== INSTRUCTIONS FOR THE TASK ==
Print the text of every entry below word for word, omitting the pictures.

== SUPPLIED ENTRIES ==
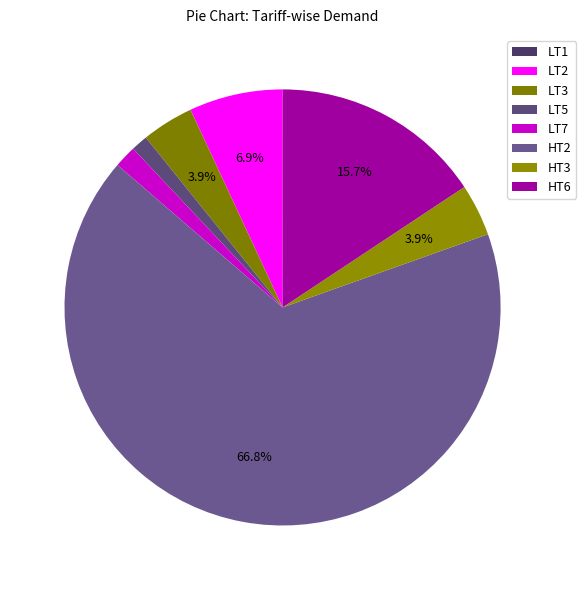

Which category has the smallest portion of the pie?

LT1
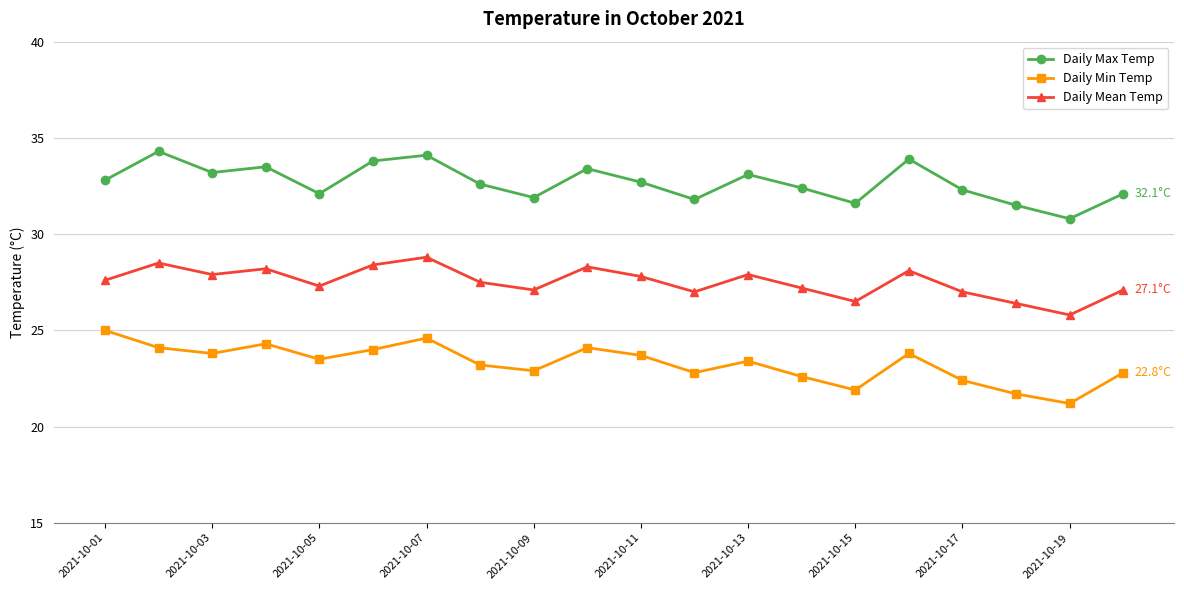

Rank the series by their maximum value, from lowest to highest.

Daily Min Temp, Daily Mean Temp, Daily Max Temp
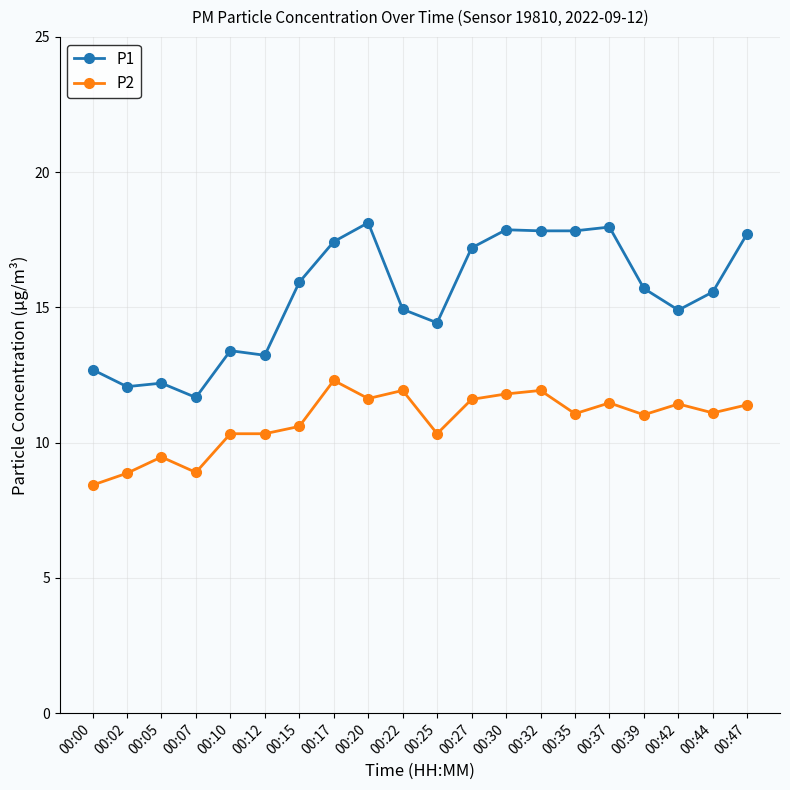

True or false: P2 and P1 intersect in this chart.

False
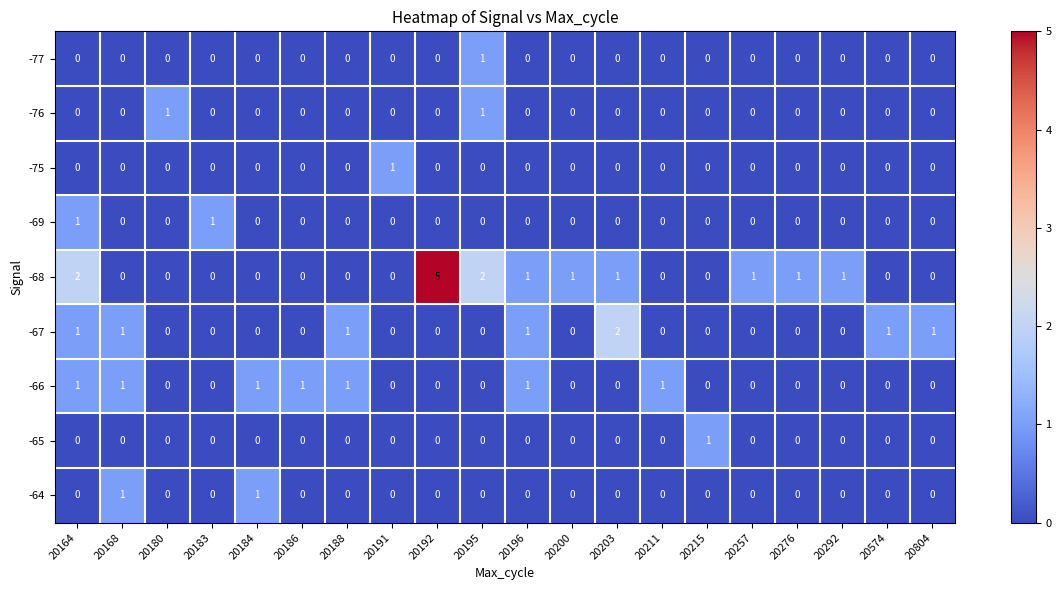

What is the greatest value displayed?

5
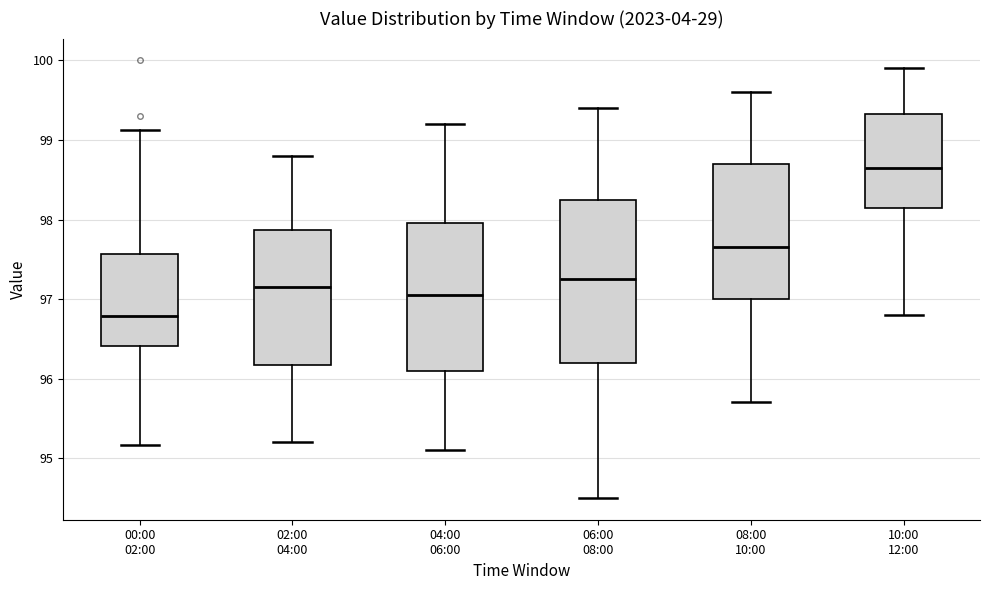

Which box's median line is the highest?

10:00 12:00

== OUTPUT FOR THIS EXERCISE ==
Which category has the smallest portion of the pie?

LT1

Rank the series by their maximum value, from lowest to highest.

Daily Min Temp, Daily Mean Temp, Daily Max Temp

True or false: P2 and P1 intersect in this chart.

False

What is the greatest value displayed?

5

Which box's median line is the highest?

10:00 12:00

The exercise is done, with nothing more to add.